A. These days, I say that the half-life is five years. It’s a function of the pace of technological change and globalization. If you look at the Fortune 25 from 2000 and look at it again in 2010—over 10 years, 13 of the companies are no longer on the list. They’ve been transacted out of business, or they’ve been beaten by entrepreneurs. So on the functional knowledge, there needs to be a process of continual refreshing. Everything in the core business curriculum needs to have a sell-by date, like the produce department at Whole Foods. There needs to be a continual examination of the nature and the appropriateness of the things we’re teaching in the classroom, in light of what’s going on out in the world.
Q. But is there a danger that a certain kind of rigor will be lost if new ideas are constantly cycled in and out of the curriculum?

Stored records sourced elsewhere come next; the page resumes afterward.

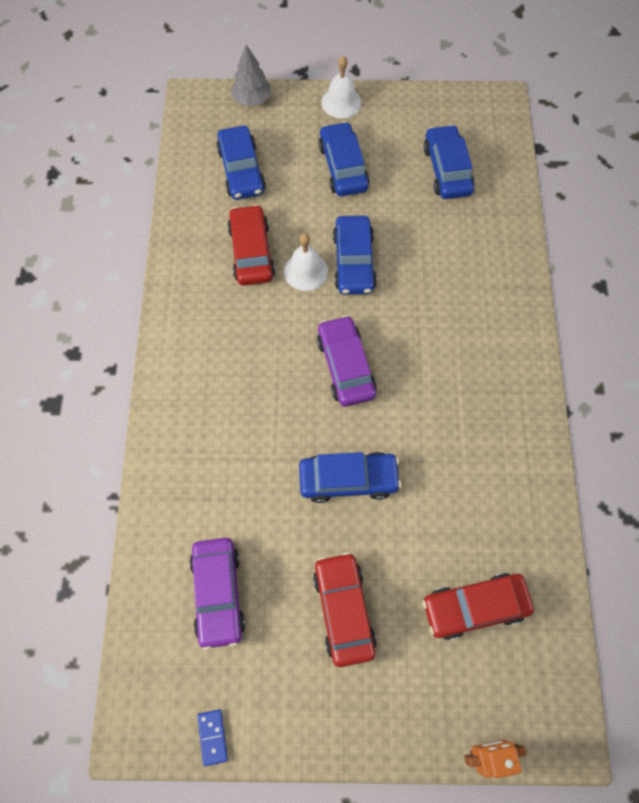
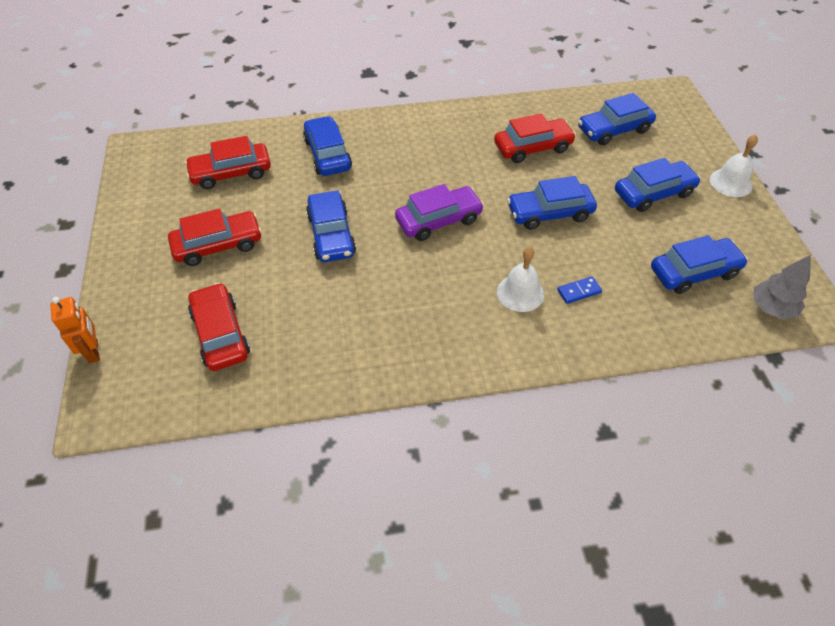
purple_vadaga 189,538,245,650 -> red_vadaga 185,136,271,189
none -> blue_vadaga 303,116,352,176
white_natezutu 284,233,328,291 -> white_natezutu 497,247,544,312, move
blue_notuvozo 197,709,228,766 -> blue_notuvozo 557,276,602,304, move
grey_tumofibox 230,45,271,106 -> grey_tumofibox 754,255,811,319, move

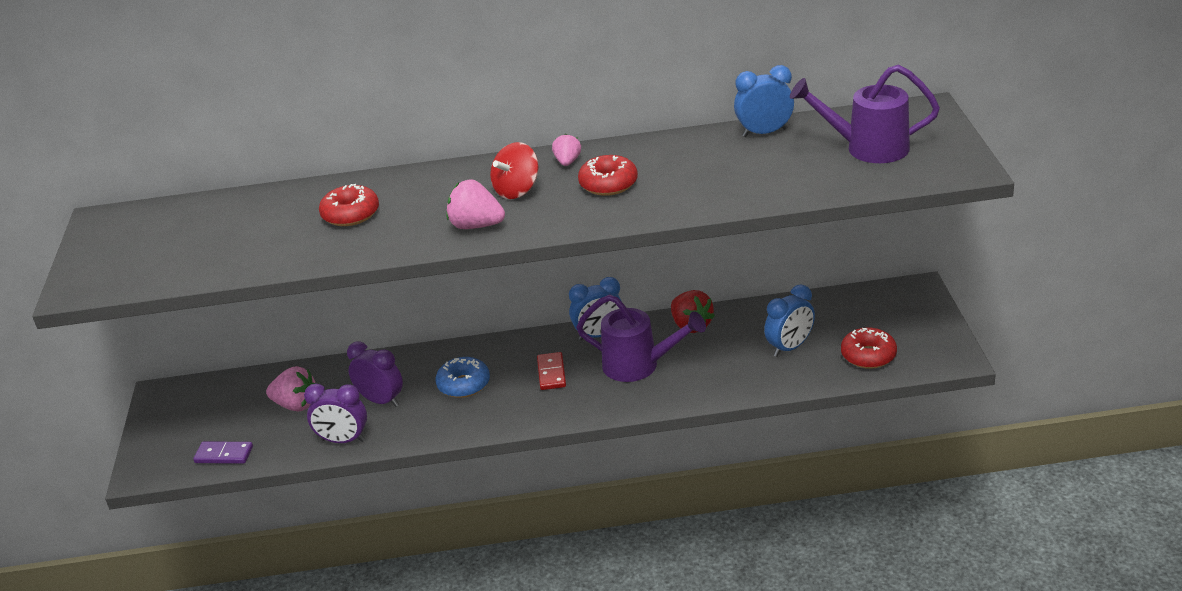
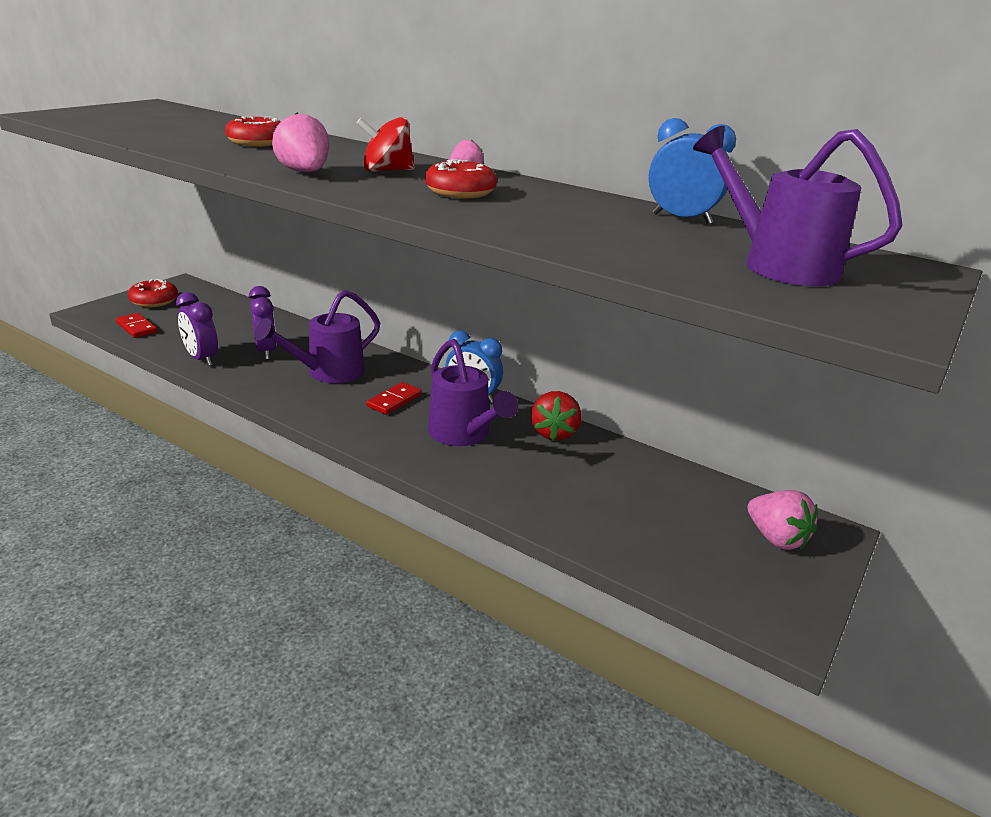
purple_notuvozo 193,441,253,464 -> red_notuvozo 116,313,157,338
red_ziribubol 841,328,897,369 -> red_ziribubol 128,279,178,308, move
blue_ziribubol 436,357,490,398 -> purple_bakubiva 255,290,380,383
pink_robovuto 266,366,316,411 -> pink_robovuto 747,490,818,550, move
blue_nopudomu 764,284,815,357 -> none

A. Remember that 50 percent of our curriculum is in the arts and sciences. There are certain kinds of timeless learning—history and society, as we call it here—that dramatically extend the skill sets of the students we graduate.
Q. What do you think when you see national survey data that suggest that business students study less than others?
A. I can only speak from my experience here. You’re not going to find that with our students. We have a rigorous business curriculum and a set of cocurricular activities that focus on the idea that you’re not just learning about business, you’re living it. I think we manage to fill a reasonably large part of 168 hours in a week.